Коля закурил и стал оглядывать свой инвентарь, мрачно размышляя насчет того, как следует поступить в сложившейся ситуации.
Кисть и ведро были райкомовские.
Что же касается грязного ящика из-под капусты, то его он только что с грехом пополам вытребовал у Верки-магазинщицы. Ох уж эта Верка!.. Поначалу уперлась было — не дам, и все тут. Стремянку, говорит, лучше возьми. Понимала бы чего в побелке…
Ну да баба — она и есть баба: прооралась — и дала.
Но, с другой стороны, ящик Верка-магазинщица кое-как выделила, а вот насчет бутылки в долг отказала наотрез, и последовавшая за тем короткая перепалка («Ведь не заборы белим! Не сортиры! — взывал Коля. — Надо же понимание иметь!») только понапрасну его взбудоражила. «Сделаешь, тогда и приходи! — гремела Верка ему в спину. — Работничек!..»

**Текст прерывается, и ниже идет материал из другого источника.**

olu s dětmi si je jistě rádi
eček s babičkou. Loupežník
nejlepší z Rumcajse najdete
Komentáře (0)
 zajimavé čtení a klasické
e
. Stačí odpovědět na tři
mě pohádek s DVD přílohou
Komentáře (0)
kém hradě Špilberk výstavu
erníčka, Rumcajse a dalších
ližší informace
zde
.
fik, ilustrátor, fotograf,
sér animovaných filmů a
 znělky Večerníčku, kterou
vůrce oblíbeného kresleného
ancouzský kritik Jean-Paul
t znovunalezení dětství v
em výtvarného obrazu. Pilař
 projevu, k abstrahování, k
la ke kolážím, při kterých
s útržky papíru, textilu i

То есть, как ни кинь — все клин: и белить под дождем — дурь одна, и не белить — тоже не осталось никакой возможности.
— Сде-е-е-елаешь! — задним числом злобно передразнил Коля противным бабьим голосом. — Тьфу! Понимала бы чего в побелке!..

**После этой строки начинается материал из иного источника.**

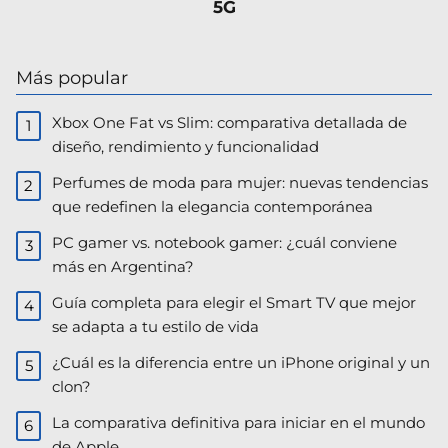
5G
Más popular
Xbox One Fat vs Slim: comparativa detallada de
diseño, rendimiento y funcionalidad
Perfumes de moda para mujer: nuevas tendencias
que redefinen la elegancia contemporánea
PC gamer vs. notebook gamer: ¿cuál conviene
más en Argentina?
Guía completa para elegir el Smart TV que mejor
se adapta a tu estilo de vida
¿Cuál es la diferencia entre un iPhone original y un
clon?
La comparativa definitiva para iniciar en el mundo
de Apple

Вновь осмотрел налитое влагой небо и сказал угрюмо:
— Ничего, просветлеется.
Затем со вздохом поправил кепку, собранно поплевал на ладони, поболтал в ведре, примерился, вознес кисть и стал мазать левую ногу.

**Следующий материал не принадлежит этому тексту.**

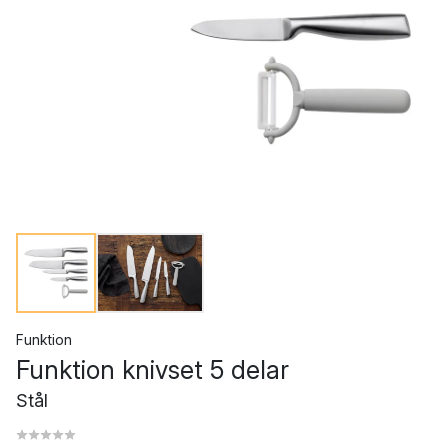
Funktion
Funktion knivset 5 delar
Stål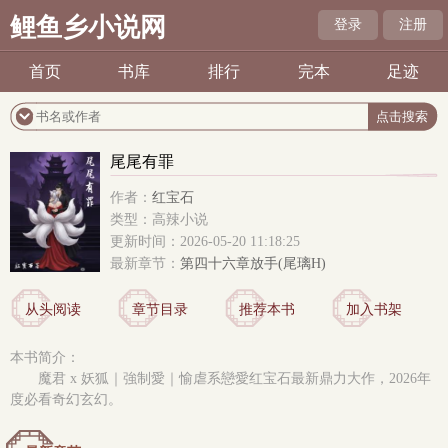
鲤鱼乡小说网
登录
注册
首页
书库
排行
完本
足迹
尾尾有罪
作者：
红宝石
类型：高辣小说
更新时间：2026-05-20 11:18:25
最新章节：
第四十六章放手(尾璃H)
从头阅读
章节目录
推荐本书
加入书架
本书简介：
魔君 x 妖狐｜強制愛｜愉虐系戀愛红宝石最新鼎力大作，2026年
度必看奇幻玄幻。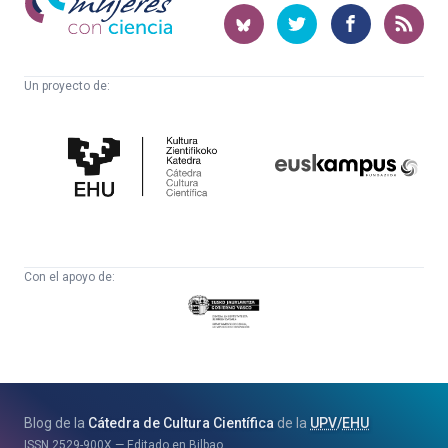
con
ciencia
Un proyecto de:
Cátedra
Euskampus
de
Fundazioa
Cultura
Científica
Con el apoyo de:
Eusko
Jaurlaritza
-
Zientzia,
Unibertsitate
Blog de la
Cátedra de Cultura Científica
de la
UPV
/
EHU
eta
ISSN
2529-900X
Editado en Bilbao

Приходилось поспешать, поскольку дождь мало-помалу разошелся и теперь смывал побелку почти с такой же скоростью, с какой Коля ее наносил. Все же время от времени он приостанавливался, отступал шага на два и, художнически щурясь, разглядывал работу.
— Что, брат, — невесело говорил он затем, окуная кисть в ведро. Погоди, скоро как новенький будешь…
Когда левая совершенно побелела от подошвы ботинка до середины бедра, Коля переставил ведро и принялся за правую.
То и дело сдувая с носа капли, он поерзал кистью по ботинку и штанине, добрался было до колена, но вдруг сказал по матушке, бросил орудие труда на постамент, встряхнулся и торопливой песьей побежкой направился к магазину. Скоро преодолел лужистое пространство площади и скрылся за дверьми.
Можно только догадываться о том, что происходило внутри, но когда минут через десять раскрасневшийся Коля вразвалку вышел на крыльцо и двинулся обратно к памятнику, любой непременно отметил бы, что в нем произошли какие-то важные перемены.
Теперь и дождь был не дождь — так, морось, и работа не работа — так, развлеченьице.
Добелив правую ногу до самого паха и еще разок пройдясь по левой, чтобы возместить урон, наносимый упрямо сеющим с неба дождем, Коля воровато оглянулся и шагнул за постамент. Не прошло и полминуты, как он вернулся к ведру — но при этом утирал губы и морщился. Движения его уже приобрели внушительную замедленность, нижняя губа чуть оттопырилась, и все темное морщинистое лицо приняло выражение то ли снисходительной покровительственности, то ли просто некоторой заносчивости; кепка, прежде невинно прикрывавшая макушку, теперь ухарски сбилась набок. Спички ломались, и он безразлично бросал их на землю широким размашистым жестом; вот, наконец, прикурил, пустил дым и стал, перекатываясь с пятки на носок, озирать площадь.
Поговорить было решительно не с кем.
Коля вздохнул и задрал голову. Прямо над ним, словно стремясь защитить его от дождя, простиралась широкая длань статуи.
— Известочка-то как ложится, а? — дружески сказал Коля.